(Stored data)
========

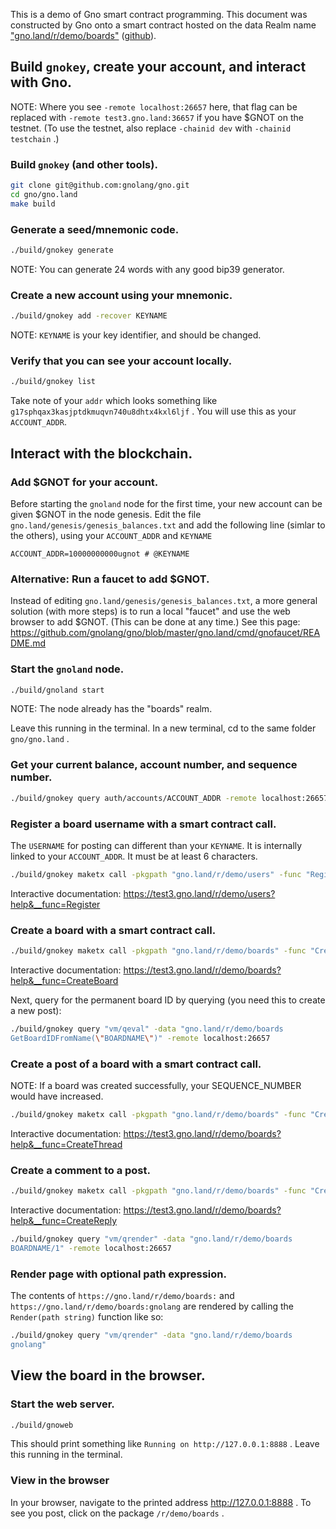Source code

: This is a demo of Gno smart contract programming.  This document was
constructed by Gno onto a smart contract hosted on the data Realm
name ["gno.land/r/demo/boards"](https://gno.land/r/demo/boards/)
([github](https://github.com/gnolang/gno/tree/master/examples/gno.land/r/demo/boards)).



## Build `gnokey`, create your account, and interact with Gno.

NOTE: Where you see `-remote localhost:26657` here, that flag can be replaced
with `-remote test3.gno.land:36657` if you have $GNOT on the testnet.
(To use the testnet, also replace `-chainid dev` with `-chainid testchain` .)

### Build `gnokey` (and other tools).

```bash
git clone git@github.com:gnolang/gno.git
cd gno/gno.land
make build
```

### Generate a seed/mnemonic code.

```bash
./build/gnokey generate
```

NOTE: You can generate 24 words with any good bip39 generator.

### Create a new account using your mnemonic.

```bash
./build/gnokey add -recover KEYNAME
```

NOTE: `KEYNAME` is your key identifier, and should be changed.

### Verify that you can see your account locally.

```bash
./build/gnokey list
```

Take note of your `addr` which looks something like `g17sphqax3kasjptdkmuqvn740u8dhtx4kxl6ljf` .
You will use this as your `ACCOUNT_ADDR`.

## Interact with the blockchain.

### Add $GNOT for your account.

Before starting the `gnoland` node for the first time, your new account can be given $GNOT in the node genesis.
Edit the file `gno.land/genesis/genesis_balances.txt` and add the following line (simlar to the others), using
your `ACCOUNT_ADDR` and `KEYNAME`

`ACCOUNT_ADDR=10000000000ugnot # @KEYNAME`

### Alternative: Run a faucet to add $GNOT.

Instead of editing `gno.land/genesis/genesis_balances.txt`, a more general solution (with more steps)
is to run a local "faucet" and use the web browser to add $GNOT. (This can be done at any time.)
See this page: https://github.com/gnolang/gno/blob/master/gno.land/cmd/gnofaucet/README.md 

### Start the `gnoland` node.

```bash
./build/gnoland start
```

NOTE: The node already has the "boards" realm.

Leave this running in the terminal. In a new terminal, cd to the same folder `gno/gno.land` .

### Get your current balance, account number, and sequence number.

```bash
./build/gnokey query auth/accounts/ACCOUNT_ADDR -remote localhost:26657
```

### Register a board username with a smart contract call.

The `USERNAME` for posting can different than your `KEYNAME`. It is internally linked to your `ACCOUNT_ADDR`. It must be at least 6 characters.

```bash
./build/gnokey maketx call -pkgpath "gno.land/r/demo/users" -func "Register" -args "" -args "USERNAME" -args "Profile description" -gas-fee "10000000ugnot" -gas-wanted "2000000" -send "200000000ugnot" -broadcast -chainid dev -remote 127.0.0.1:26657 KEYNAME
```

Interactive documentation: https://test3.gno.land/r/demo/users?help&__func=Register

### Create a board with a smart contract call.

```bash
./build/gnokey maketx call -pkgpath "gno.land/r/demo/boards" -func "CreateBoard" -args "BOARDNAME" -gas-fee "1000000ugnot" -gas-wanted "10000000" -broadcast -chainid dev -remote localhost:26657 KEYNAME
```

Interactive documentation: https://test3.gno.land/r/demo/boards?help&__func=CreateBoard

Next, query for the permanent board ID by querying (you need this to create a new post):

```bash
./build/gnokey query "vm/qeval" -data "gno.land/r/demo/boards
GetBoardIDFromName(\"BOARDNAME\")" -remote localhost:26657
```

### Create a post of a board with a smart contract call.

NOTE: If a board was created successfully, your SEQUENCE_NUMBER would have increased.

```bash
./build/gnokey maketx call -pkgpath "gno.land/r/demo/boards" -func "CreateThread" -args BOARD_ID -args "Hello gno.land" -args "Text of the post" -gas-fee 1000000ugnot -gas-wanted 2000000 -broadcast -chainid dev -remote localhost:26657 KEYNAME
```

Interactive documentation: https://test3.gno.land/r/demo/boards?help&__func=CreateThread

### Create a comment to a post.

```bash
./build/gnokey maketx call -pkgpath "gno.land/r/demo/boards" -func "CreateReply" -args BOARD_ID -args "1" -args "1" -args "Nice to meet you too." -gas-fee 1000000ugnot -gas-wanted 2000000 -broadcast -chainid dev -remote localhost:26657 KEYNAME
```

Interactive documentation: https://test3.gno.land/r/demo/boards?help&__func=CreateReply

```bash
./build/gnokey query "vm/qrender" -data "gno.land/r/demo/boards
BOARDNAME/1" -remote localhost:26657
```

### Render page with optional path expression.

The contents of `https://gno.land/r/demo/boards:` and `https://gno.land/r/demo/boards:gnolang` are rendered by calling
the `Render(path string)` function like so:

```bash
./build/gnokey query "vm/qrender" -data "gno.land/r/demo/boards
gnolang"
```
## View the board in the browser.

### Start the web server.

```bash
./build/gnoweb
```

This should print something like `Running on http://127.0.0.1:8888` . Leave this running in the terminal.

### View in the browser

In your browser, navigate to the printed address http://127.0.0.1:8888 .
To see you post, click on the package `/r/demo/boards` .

========

(Exercise instructions)
Verbatim copy, images excluded: transcribe all the entries above.

(Response)
Source code

: This is a demo of Gno smart contract programming.  This document was
constructed by Gno onto a smart contract hosted on the data Realm
name ["gno.land/r/demo/boards"](https://gno.land/r/demo/boards/)
([github](https://github.com/gnolang/gno/tree/master/examples/gno.land/r/demo/boards)).



## Build `gnokey`, create your account, and interact with Gno.

NOTE: Where you see `-remote localhost:26657` here, that flag can be replaced
with `-remote test3.gno.land:36657` if you have $GNOT on the testnet.
(To use the testnet, also replace `-chainid dev` with `-chainid testchain` .)

### Build `gnokey` (and other tools).

```bash
git clone git@github.com:gnolang/gno.git
cd gno/gno.land
make build
```

### Generate a seed/mnemonic code.

```bash
./build/gnokey generate
```

NOTE: You can generate 24 words with any good bip39 generator.

### Create a new account using your mnemonic.

```bash
./build/gnokey add -recover KEYNAME
```

NOTE: `KEYNAME` is your key identifier, and should be changed.

### Verify that you can see your account locally.

```bash
./build/gnokey list
```

Take note of your `addr` which looks something like `g17sphqax3kasjptdkmuqvn740u8dhtx4kxl6ljf` .
You will use this as your `ACCOUNT_ADDR`.

## Interact with the blockchain.

### Add $GNOT for your account.

Before starting the `gnoland` node for the first time, your new account can be given $GNOT in the node genesis.
Edit the file `gno.land/genesis/genesis_balances.txt` and add the following line (simlar to the others), using
your `ACCOUNT_ADDR` and `KEYNAME`

`ACCOUNT_ADDR=10000000000ugnot # @KEYNAME`

### Alternative: Run a faucet to add $GNOT.

Instead of editing `gno.land/genesis/genesis_balances.txt`, a more general solution (with more steps)
is to run a local "faucet" and use the web browser to add $GNOT. (This can be done at any time.)
See this page: https://github.com/gnolang/gno/blob/master/gno.land/cmd/gnofaucet/README.md 

### Start the `gnoland` node.

```bash
./build/gnoland start
```

NOTE: The node already has the "boards" realm.

Leave this running in the terminal. In a new terminal, cd to the same folder `gno/gno.land` .

### Get your current balance, account number, and sequence number.

```bash
./build/gnokey query auth/accounts/ACCOUNT_ADDR -remote localhost:26657
```

### Register a board username with a smart contract call.

The `USERNAME` for posting can different than your `KEYNAME`. It is internally linked to your `ACCOUNT_ADDR`. It must be at least 6 characters.

```bash
./build/gnokey maketx call -pkgpath "gno.land/r/demo/users" -func "Register" -args "" -args "USERNAME" -args "Profile description" -gas-fee "10000000ugnot" -gas-wanted "2000000" -send "200000000ugnot" -broadcast -chainid dev -remote 127.0.0.1:26657 KEYNAME
```

Interactive documentation: https://test3.gno.land/r/demo/users?help&__func=Register

### Create a board with a smart contract call.

```bash
./build/gnokey maketx call -pkgpath "gno.land/r/demo/boards" -func "CreateBoard" -args "BOARDNAME" -gas-fee "1000000ugnot" -gas-wanted "10000000" -broadcast -chainid dev -remote localhost:26657 KEYNAME
```

Interactive documentation: https://test3.gno.land/r/demo/boards?help&__func=CreateBoard

Next, query for the permanent board ID by querying (you need this to create a new post):

```bash
./build/gnokey query "vm/qeval" -data "gno.land/r/demo/boards
GetBoardIDFromName(\"BOARDNAME\")" -remote localhost:26657
```

### Create a post of a board with a smart contract call.

NOTE: If a board was created successfully, your SEQUENCE_NUMBER would have increased.

```bash
./build/gnokey maketx call -pkgpath "gno.land/r/demo/boards" -func "CreateThread" -args BOARD_ID -args "Hello gno.land" -args "Text of the post" -gas-fee 1000000ugnot -gas-wanted 2000000 -broadcast -chainid dev -remote localhost:26657 KEYNAME
```

Interactive documentation: https://test3.gno.land/r/demo/boards?help&__func=CreateThread

### Create a comment to a post.

```bash
./build/gnokey maketx call -pkgpath "gno.land/r/demo/boards" -func "CreateReply" -args BOARD_ID -args "1" -args "1" -args "Nice to meet you too." -gas-fee 1000000ugnot -gas-wanted 2000000 -broadcast -chainid dev -remote localhost:26657 KEYNAME
```

Interactive documentation: https://test3.gno.land/r/demo/boards?help&__func=CreateReply

```bash
./build/gnokey query "vm/qrender" -data "gno.land/r/demo/boards
BOARDNAME/1" -remote localhost:26657
```

### Render page with optional path expression.

The contents of `https://gno.land/r/demo/boards:` and `https://gno.land/r/demo/boards:gnolang` are rendered by calling
the `Render(path string)` function like so:

```bash
./build/gnokey query "vm/qrender" -data "gno.land/r/demo/boards
gnolang"
```
## View the board in the browser.

### Start the web server.

```bash
./build/gnoweb
```

This should print something like `Running on http://127.0.0.1:8888` . Leave this running in the terminal.

### View in the browser

In your browser, navigate to the printed address http://127.0.0.1:8888 .
To see you post, click on the package `/r/demo/boards` .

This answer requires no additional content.